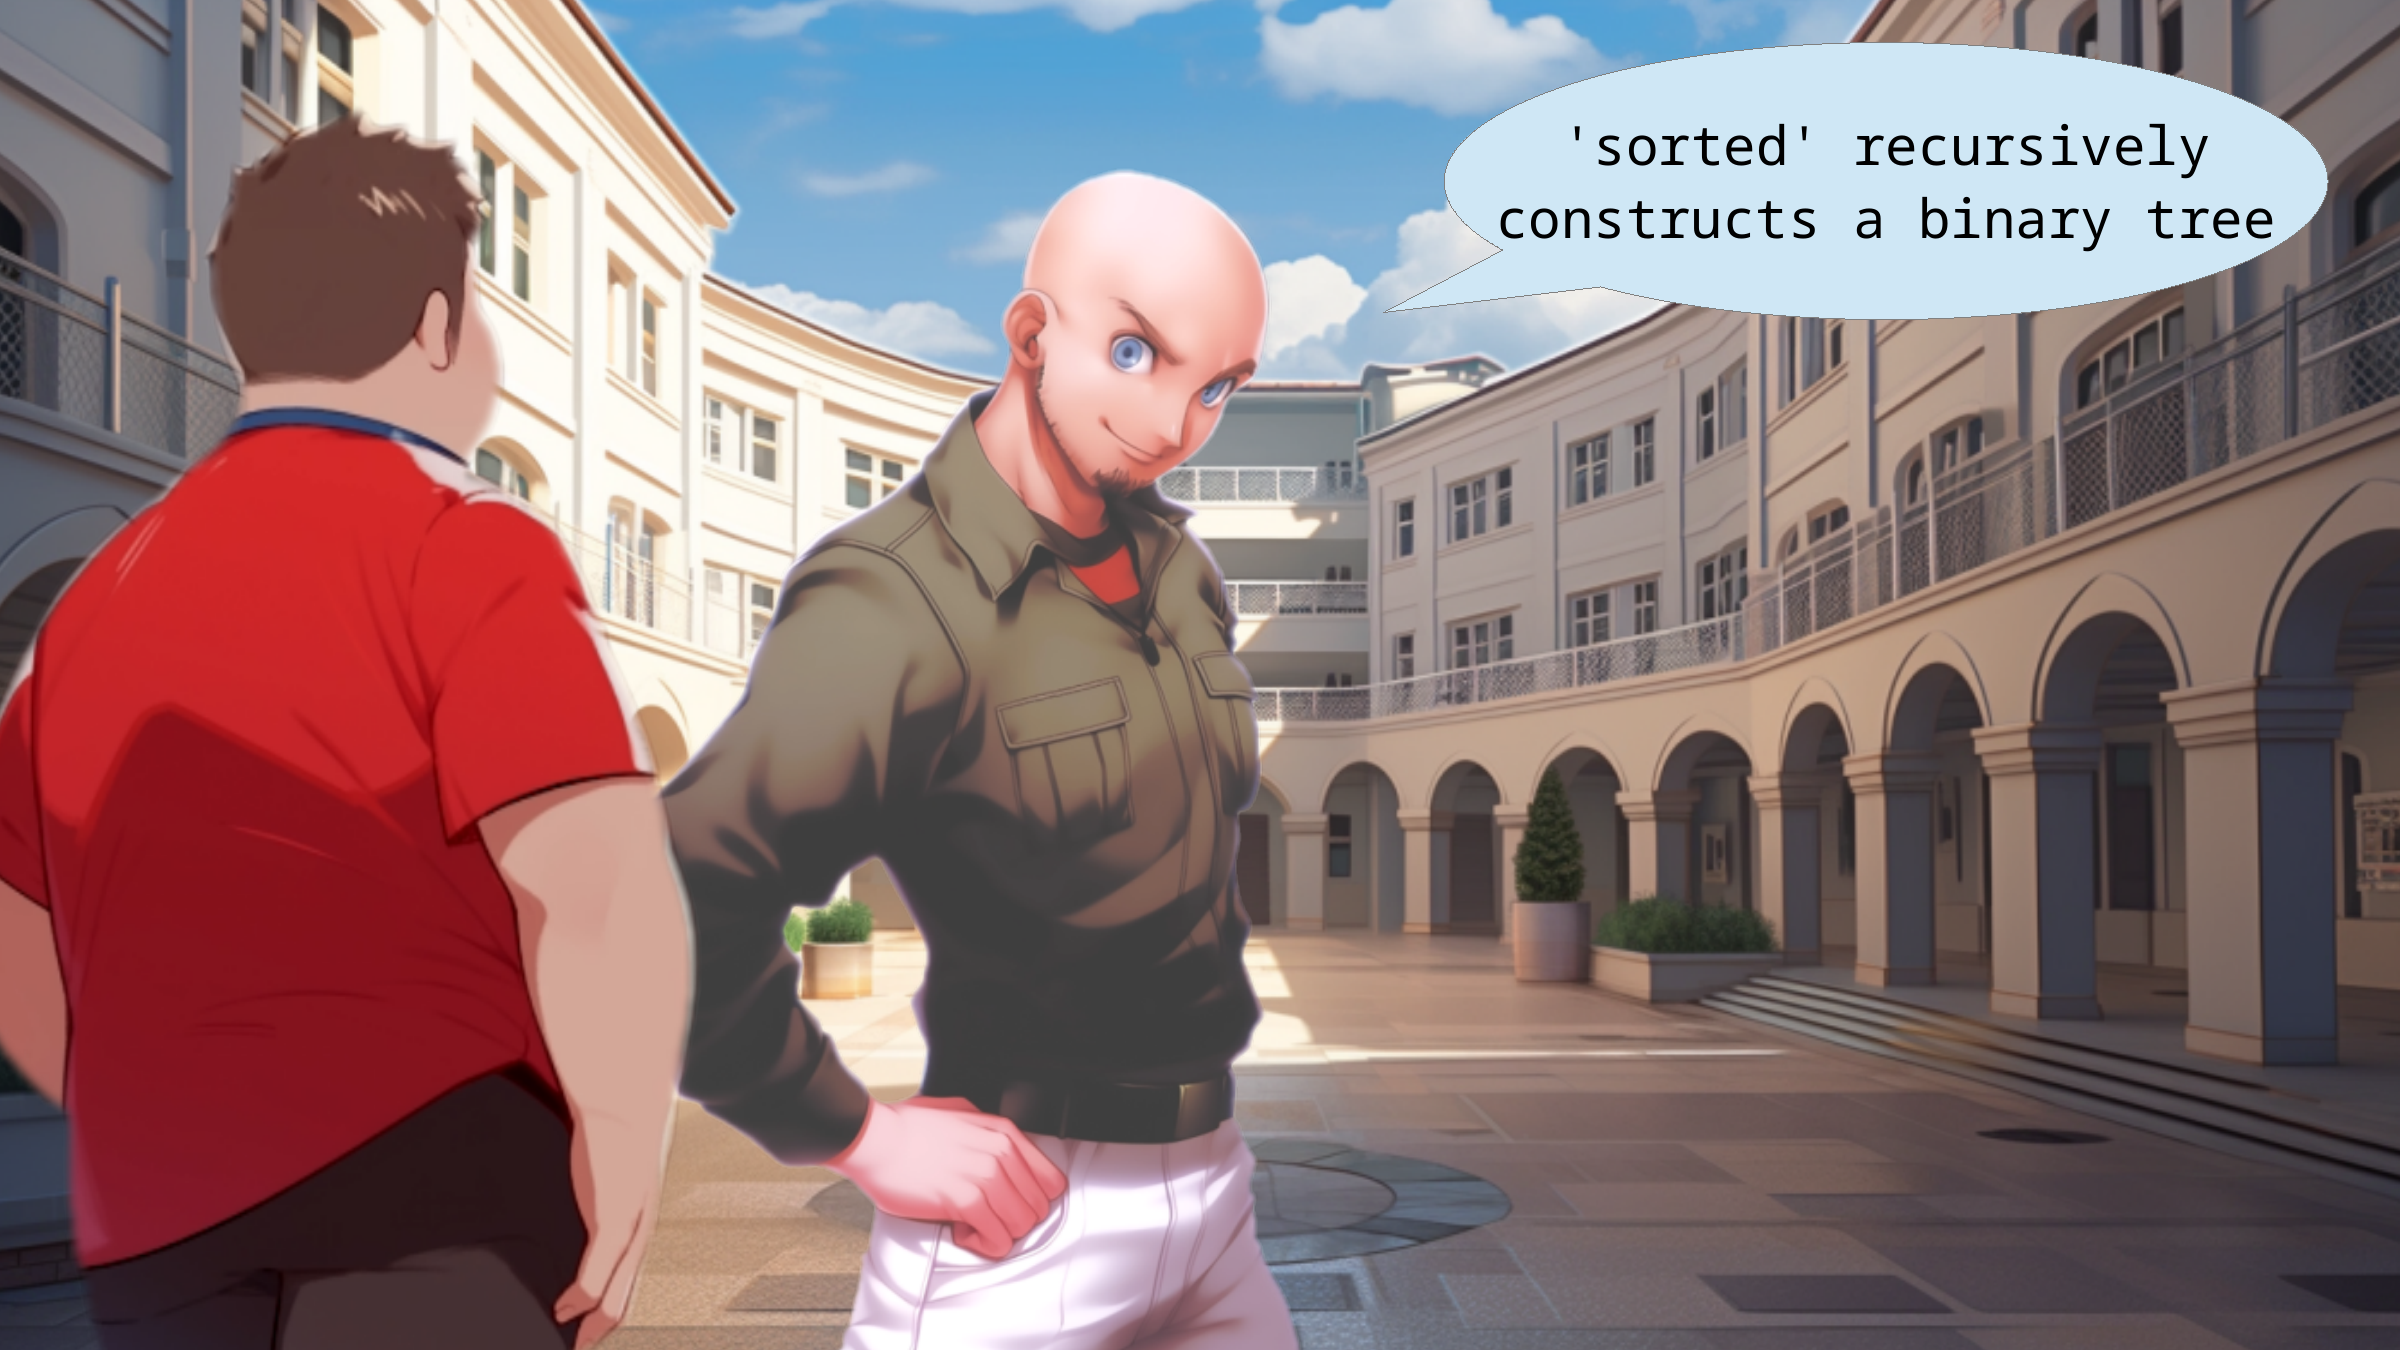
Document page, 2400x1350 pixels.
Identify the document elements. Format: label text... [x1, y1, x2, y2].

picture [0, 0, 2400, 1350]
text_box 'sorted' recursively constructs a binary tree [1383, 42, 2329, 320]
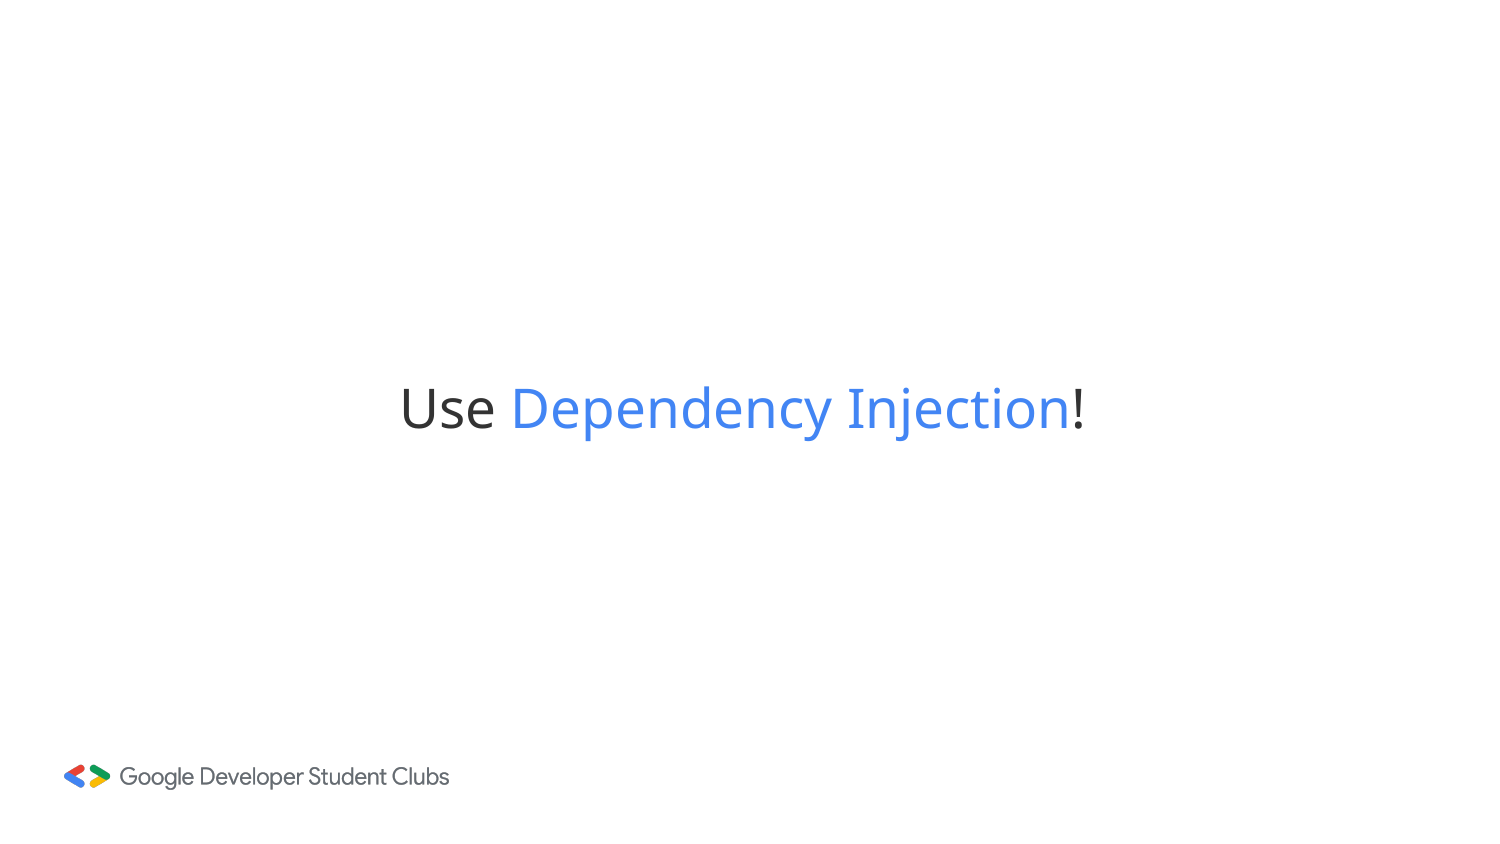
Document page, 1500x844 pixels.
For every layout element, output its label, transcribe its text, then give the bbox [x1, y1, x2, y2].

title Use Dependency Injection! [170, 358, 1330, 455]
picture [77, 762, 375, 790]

+++++

§ Exercise
Rewrite all the lines above with "pixels" changed to "px" everywhere, keeping everything else the same. Leave the pictures out.

§ Answer below
Document page, 2400x1350 px.
Identify the document elements. Format: label text... [x1, y1, x2, y2].

picture [0, 0, 2400, 1350]
text_box 'sorted' recursively constructs a binary tree [1383, 42, 2329, 320]
Document page, 1500x844 px.
For every layout element, output its label, transcribe its text, then give the bbox [x1, y1, x2, y2].

title Use Dependency Injection! [170, 358, 1330, 455]
picture [77, 762, 375, 790]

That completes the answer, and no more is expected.